The story expanded in its retelling. The 1826 letter published by Balbi added an alleged numerical vocabulary with terms for eleven squared and eleven cubed, as well as an account of how the number-words and counting procedure were supposedly elicited from local informants. In an interesting twist, it also changed the mistaken classification needing correction from vigesimal to decimal. The 1839 essay published with von Humboldt’s papers named Thomas Kendall, the English missionary whose confusion over the effects of pair-counting on Māori numbers had caused von Chamisso to misidentify them as vigesimal. It also listed places that the alleged local informants were supposedly from.

Relationship to traditional counting

The idea that Māori counted by elevens highlights an ingenious and pragmatic form of counting once practiced throughout Polynesia. This method of counting set aside every tenth item to mark ten of the counted items; the items set aside were subsequently counted in the same way, with every tenth item now marking a hundred, thousand, ten thousand items, and so on. The counting method worked the same regardless of whether the base unit was a single item, pair, or group of four — base counting units used throughout the region — and it was the basis for the unique binary counting found in Mangareva, where counting could also proceed by groups of eight.
The method of counting also solves another mystery: why the Hawaiian word for twenty, iwakalua, meant “nine and two”: when the counting method was used with pairs, nine pairs were counted and the last pair was set aside for the next round.

Use by the Pañgwa

Less is known about the idea that the Pañgwa people of Tanzania counted by elevens. It was mentioned in 1920 by the British anthropologist Northcote W. Thomas:
"Another abnormal numeral system is that of the Pangwa, north-east of Lake Nyassa, who use a base of eleven."

And,
"If we could be certain that ki dzigo originally bore the meaning of eleven, not ten, in Pangwa, it would be tempting to correlate the dzi or či with the same word in Walegga-Lendu, where it means twelve, and thus bring into a relation, albeit of the flimsiest and most remote kind, all three areas in which abnormal systems are in use."

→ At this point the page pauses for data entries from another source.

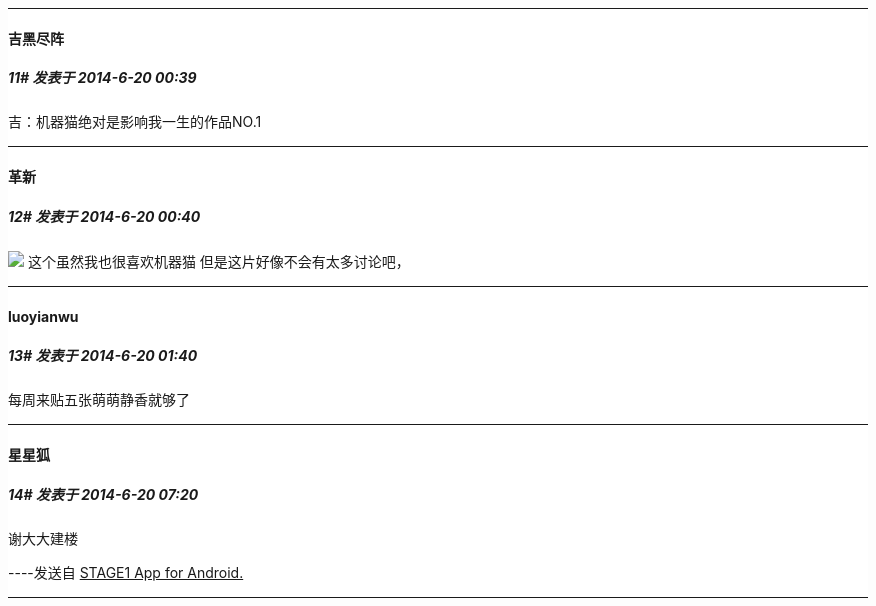 



-----

####  吉黑尽阵  
##### 11#       发表于 2014-6-20 00:39




吉：机器猫绝对是影响我一生的作品NO.1







-----

####  革新  
##### 12#       发表于 2014-6-20 00:40



<img src="https://static.saraba1st.com/image/smiley/face/149.gif" referrerpolicy="no-referrer"> 这个虽然我也很喜欢机器猫 但是这片好像不会有太多讨论吧，







-----

####  luoyianwu  
##### 13#       发表于 2014-6-20 01:40




每周来贴五张萌萌静香就够了







-----

####  星星狐  
##### 14#       发表于 2014-6-20 07:20




谢大大建楼


----发送自 [STAGE1 App for Android.](http://stage1.5j4m.com/?1.14)







-----
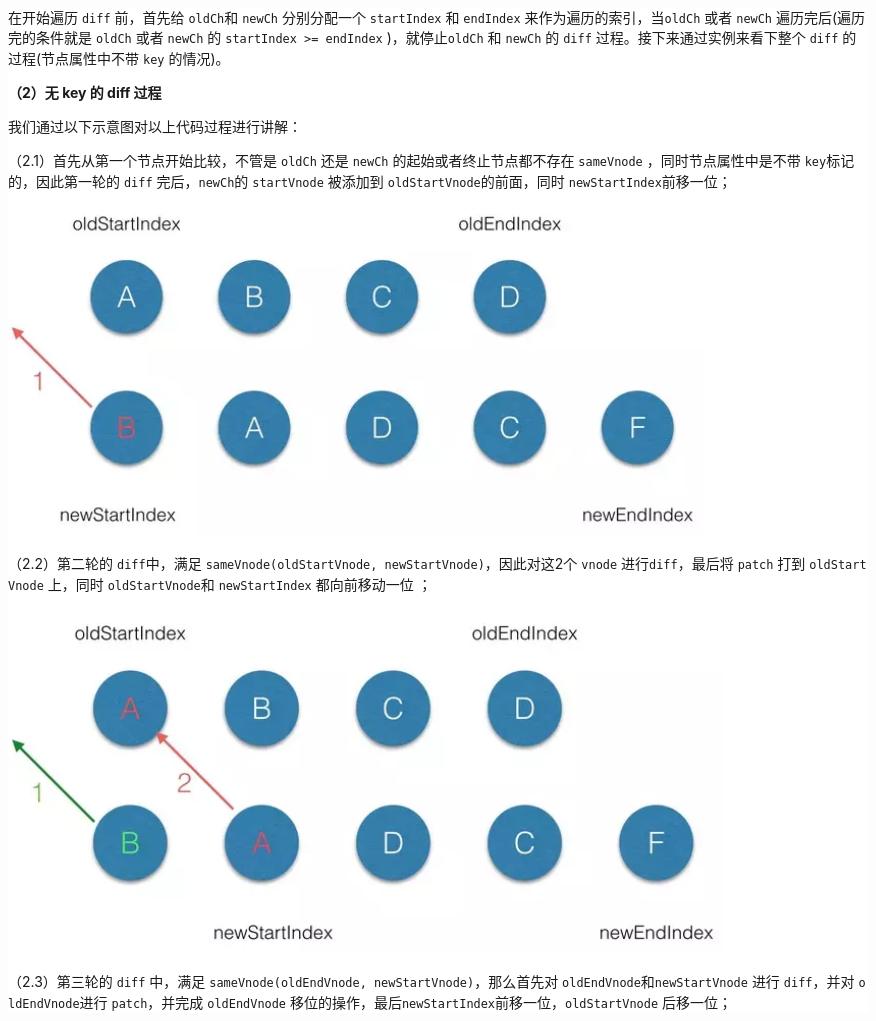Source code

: 在开始遍历 `diff` 前，首先给 `oldCh`和 `newCh` 分别分配一个 `startIndex` 和 `endIndex` 来作为遍历的索引，当`oldCh` 或者 `newCh` 遍历完后(遍历完的条件就是 `oldCh` 或者 `newCh` 的 `startIndex >= endIndex` )，就停止`oldCh` 和 `newCh` 的 `diff` 过程。接下来通过实例来看下整个 `diff` 的过程(节点属性中不带 `key` 的情况)。

**（2）无 key 的 diff 过程**

我们通过以下示意图对以上代码过程进行讲解：

（2.1）首先从第一个节点开始比较，不管是 `oldCh` 还是 `newCh` 的起始或者终止节点都不存在 `sameVnode` ，同时节点属性中是不带 `key`标记的，因此第一轮的 `diff` 完后，`newCh`的 `startVnode` 被添加到 `oldStartVnode`的前面，同时 `newStartIndex`前移一位；

![1567647992310](../../.vuepress/public/1567647992310.png)

（2.2）第二轮的 `diff`中，满足 `sameVnode(oldStartVnode, newStartVnode)`，因此对这2个 `vnode` 进行`diff`，最后将 `patch` 打到 `oldStartVnode` 上，同时 `oldStartVnode`和 `newStartIndex` 都向前移动一位 ；

![1567648010056](../../.vuepress/public/1567648010056.png)

（2.3）第三轮的 `diff` 中，满足 `sameVnode(oldEndVnode, newStartVnode)`，那么首先对  `oldEndVnode`和`newStartVnode` 进行 `diff`，并对 `oldEndVnode`进行 `patch`，并完成  `oldEndVnode` 移位的操作，最后`newStartIndex`前移一位，`oldStartVnode` 后移一位；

The claim was repeated by the British explorer and colonial administrator Harry H. Johnston in Vol. II of his 1922 study of the Bantu and Semi-Bantu languages. He too noted suggestive similarities between the Pañgwa term for eleven and terms for ten in related languages:
“Occasionally there are special terms for ‘eleven’. So far as my information goes they are the following:
Ki-dzigꞷ 36. Yet the root -dzigꞷ is obviously the same as the -tsigꞷ, which stands for ‘ten’ in No. 38. It may also be related to the -digi of 148, -tuku or -dugu of the Ababua and Congo tongues, -dikꞷ of 130, -liku of 175, and the Tiag of 249.”

In Johnston’s classification of the Bantu and Semi-Bantu languages,
Today, Pañgwa is understood to have decimal numbers, with the numbers six and higher borrowed from Swahili.